Document extract -
=-=-=
From: Junio C Hamano <gitster@pobox•com>
To: Jeff King <peff@peff•net>
Cc: Andreas Krey <a.krey@gmx•de>,
Michael Haggerty <mhagger@alum•mit.edu>,
Git Mailing List <git@vger•kernel.org>
Subject: Re: [PATCH] refs.c: get_ref_cache: use a bucket hash
Date: Mon, 16 Mar 2015 22:35:18 -0700 [thread overview]
Message-ID: <xmqqd248p4o9.fsf@gitster.dls.corp.google.com> (raw)
In-Reply-To: <20150317024005.GA26313@peff.net> (Jeff King's message of "Mon, 16 Mar 2015 22:40:05 -0400")
Jeff King <peff@peff•net> writes:
> The get_ref_cache code was designed to scale to the actual number of
> submodules. I do not mind seeing it become a hash if people really do
> have a large number of submodules, but that is not what is happening
> here.
> ...
> So git-clean speculatively asks "what is HEAD in this maybe-submodule?". The
> right solution is probably one of:
>
> 1. In remove_dirs, find out if we have an actual submodule before calling
> resolve_gitlink_ref.
>
> 2. Teach get_ref_cache a "read-only" mode that will not auto-vivify the cache
> if it does not already exist.
>
> Of the two, I think (1) is probably cleaner (I think the way the ref
> code is structured, we have to create the submodule ref_cache in order
> to start looking things up in it).
Thanks for a great analysis. I too wondered if we should be growing
the per-submodule ref-cache when we are only probing.
=-=-=
[Dataset entries]
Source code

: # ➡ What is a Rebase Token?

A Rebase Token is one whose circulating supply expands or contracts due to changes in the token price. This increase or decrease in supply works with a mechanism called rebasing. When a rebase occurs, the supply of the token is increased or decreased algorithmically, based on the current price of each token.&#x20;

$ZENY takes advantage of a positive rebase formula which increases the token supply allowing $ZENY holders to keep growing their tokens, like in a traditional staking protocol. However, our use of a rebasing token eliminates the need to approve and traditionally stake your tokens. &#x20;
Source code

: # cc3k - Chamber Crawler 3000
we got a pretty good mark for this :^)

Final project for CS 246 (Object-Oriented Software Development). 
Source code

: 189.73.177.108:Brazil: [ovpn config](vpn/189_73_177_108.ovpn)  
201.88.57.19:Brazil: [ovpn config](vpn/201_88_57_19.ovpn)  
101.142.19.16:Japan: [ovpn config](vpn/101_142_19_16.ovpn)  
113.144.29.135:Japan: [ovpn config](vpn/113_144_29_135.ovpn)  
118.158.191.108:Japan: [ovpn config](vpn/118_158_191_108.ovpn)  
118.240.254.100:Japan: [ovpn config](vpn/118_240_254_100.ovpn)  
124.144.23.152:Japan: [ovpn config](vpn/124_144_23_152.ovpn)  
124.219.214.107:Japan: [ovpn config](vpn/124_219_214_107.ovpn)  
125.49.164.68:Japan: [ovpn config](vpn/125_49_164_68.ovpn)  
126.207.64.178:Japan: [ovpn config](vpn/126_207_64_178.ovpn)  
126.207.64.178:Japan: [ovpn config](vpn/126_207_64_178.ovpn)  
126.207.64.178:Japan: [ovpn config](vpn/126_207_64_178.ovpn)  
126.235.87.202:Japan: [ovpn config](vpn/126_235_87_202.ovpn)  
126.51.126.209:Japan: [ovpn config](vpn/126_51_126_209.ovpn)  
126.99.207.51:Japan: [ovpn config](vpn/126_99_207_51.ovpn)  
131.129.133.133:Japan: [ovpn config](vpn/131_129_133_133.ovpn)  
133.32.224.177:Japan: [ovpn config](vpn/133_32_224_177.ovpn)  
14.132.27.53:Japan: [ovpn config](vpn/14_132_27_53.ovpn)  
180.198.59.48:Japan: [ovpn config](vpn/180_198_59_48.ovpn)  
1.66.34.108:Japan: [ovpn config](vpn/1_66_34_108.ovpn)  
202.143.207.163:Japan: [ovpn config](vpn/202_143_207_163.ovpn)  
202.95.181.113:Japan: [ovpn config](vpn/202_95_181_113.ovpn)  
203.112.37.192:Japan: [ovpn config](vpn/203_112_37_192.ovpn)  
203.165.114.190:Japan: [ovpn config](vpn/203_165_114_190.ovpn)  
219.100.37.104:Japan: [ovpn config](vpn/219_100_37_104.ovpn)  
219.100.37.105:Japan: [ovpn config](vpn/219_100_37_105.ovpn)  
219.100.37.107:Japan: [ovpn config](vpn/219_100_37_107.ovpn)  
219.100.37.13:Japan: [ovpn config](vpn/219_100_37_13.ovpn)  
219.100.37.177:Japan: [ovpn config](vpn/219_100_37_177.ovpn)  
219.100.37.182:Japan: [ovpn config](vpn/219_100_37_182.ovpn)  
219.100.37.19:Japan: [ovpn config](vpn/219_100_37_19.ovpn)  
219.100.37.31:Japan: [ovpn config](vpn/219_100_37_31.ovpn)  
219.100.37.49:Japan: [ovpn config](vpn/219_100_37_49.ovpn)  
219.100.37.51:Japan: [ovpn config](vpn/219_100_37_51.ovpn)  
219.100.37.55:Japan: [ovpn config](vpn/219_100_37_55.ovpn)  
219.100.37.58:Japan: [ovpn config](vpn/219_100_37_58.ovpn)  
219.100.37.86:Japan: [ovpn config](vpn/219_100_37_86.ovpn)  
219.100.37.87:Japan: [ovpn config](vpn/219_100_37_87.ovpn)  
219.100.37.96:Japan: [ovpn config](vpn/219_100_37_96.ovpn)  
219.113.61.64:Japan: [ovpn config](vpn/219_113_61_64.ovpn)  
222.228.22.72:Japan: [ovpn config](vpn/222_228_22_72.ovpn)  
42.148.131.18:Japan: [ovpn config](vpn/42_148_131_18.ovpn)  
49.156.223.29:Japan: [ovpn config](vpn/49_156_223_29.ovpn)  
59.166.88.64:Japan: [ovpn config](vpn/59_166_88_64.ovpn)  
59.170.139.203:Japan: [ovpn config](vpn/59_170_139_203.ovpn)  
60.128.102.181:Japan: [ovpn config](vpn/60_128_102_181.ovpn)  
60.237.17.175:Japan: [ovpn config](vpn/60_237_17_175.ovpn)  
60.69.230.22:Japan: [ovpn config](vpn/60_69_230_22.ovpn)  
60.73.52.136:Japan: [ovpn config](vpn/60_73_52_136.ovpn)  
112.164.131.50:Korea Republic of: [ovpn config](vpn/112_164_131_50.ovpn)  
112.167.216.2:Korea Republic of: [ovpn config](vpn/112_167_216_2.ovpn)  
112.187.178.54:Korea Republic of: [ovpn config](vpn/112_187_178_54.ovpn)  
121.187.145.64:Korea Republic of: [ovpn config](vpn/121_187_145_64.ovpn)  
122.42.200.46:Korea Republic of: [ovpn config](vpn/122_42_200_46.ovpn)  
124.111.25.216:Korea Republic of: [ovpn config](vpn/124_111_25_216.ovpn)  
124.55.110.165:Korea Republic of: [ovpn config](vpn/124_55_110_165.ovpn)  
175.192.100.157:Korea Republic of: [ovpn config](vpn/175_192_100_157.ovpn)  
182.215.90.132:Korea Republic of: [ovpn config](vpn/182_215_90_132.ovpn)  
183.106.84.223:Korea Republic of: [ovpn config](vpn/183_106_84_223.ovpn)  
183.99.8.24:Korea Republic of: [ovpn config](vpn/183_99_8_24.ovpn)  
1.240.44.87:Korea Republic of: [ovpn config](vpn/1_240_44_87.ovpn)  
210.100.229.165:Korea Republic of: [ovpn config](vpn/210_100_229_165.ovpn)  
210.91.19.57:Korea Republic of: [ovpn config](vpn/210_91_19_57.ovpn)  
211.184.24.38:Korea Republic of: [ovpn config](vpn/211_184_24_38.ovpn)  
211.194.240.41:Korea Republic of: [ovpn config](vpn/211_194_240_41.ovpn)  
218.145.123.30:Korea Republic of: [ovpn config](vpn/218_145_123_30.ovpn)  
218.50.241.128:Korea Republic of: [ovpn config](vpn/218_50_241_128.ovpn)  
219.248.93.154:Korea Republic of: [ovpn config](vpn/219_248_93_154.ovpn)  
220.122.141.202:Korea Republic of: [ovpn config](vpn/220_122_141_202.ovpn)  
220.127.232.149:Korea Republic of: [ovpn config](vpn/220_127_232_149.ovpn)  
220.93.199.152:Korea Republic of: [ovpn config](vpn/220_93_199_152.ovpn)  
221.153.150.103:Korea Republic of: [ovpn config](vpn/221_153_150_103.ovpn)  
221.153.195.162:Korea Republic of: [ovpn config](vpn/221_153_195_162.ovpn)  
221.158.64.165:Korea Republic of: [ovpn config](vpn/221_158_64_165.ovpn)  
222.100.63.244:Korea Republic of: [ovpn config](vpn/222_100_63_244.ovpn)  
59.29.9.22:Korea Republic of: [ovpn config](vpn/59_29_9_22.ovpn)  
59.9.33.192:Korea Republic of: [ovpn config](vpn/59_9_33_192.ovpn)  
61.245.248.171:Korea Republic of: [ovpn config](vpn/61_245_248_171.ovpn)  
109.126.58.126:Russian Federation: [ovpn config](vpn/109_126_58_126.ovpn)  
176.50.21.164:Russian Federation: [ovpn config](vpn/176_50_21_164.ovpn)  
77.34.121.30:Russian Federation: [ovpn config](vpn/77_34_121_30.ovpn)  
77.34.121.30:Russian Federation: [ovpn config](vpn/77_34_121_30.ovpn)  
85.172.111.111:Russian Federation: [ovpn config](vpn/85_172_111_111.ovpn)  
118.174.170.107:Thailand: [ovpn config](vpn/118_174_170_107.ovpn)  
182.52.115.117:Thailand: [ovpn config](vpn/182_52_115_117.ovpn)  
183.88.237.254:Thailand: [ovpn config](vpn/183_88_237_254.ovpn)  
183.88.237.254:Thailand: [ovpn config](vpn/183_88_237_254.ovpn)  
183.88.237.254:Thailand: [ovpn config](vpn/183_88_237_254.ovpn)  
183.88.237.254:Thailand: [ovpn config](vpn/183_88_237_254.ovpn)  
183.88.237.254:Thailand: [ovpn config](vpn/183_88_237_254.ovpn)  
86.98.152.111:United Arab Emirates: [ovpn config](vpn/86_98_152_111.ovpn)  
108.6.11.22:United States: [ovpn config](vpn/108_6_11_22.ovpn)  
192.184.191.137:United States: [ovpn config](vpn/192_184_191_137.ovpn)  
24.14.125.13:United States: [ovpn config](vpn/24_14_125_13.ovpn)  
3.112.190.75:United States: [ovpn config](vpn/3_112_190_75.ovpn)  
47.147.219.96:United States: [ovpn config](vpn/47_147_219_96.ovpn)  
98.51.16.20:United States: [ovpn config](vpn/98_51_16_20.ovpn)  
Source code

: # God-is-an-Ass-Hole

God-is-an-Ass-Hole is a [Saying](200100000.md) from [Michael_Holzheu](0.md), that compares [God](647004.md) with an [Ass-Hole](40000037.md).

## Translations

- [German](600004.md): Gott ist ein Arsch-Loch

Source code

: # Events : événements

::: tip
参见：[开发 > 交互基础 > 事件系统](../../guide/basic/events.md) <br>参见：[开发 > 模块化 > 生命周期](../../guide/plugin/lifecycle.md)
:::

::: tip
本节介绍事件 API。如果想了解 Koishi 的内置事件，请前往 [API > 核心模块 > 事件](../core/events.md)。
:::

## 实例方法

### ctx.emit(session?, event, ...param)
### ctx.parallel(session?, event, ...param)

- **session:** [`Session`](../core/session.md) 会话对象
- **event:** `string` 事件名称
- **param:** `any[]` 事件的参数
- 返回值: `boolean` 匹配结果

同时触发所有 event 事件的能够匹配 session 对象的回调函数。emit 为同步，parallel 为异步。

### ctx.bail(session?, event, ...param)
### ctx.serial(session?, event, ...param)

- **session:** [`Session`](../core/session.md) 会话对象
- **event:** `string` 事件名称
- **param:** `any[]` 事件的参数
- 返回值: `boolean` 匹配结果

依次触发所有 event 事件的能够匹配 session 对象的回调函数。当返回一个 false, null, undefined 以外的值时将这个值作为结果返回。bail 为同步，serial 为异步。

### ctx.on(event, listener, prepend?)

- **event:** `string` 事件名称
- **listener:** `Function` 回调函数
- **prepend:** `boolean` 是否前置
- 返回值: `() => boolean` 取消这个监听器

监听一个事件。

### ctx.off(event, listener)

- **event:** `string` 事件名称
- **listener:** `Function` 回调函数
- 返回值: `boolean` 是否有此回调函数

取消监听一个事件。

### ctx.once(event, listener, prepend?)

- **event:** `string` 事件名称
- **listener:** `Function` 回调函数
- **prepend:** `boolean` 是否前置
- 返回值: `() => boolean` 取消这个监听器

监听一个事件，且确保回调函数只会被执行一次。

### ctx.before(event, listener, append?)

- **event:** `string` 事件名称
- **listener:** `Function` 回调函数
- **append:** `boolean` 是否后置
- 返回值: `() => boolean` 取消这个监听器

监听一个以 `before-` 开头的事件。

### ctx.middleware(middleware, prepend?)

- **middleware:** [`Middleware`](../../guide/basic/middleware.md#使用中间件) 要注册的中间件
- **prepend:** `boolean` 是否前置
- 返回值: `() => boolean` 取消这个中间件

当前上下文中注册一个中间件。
=-=-=
Task 1 - Copy the ref cache email from "From: Junio C" up to and including "Message-ID: <xmqqd248p4o9.fsf@gitster.dls.corp.google.com> (raw)", renaming "bucket hash" to "hash table".
Task 2 - Write what follows the last sentence of the ref cache email.

Task response 1 -
From: Junio C Hamano <gitster@pobox•com>
To: Jeff King <peff@peff•net>
Cc: Andreas Krey <a.krey@gmx•de>,
Michael Haggerty <mhagger@alum•mit.edu>,
Git Mailing List <git@vger•kernel.org>
Subject: Re: [PATCH] refs.c: get_ref_cache: use a hash table
Date: Mon, 16 Mar 2015 22:35:18 -0700 [thread overview]
Message-ID: <xmqqd248p4o9.fsf@gitster.dls.corp.google.com> (raw)

Task response 2 -
> It looks like we don't even really care about the value of HEAD. We just
> want to know "is it a git directory?". I think in other places (like
> "git add"), we just do an existence check for "$dir/.git". That would
> not catch a bare repository, but I do not think the current check does
> either (it is looking for submodules, which always have a .git).
If we wanted to be consistent, perhaps we should be reusing the "is
this a git repository?" check used by the auto-discovery codepath
(setup.c:is_git_directory(), perhaps?), but the idea looks simple
enough and sounds sensible.
> Maybe something like (largely untested):
>
> diff --git a/builtin/clean.c b/builtin/clean.c
> index 98c103f..e2cc47b 100644
> --- a/builtin/clean.c
> +++ b/builtin/clean.c
> @@ -148,6 +148,32 @@ static int exclude_cb(const struct option *opt, const char *arg, int unset)
> return 0;
> }
>
> +static int dir_is_repo(struct strbuf *path)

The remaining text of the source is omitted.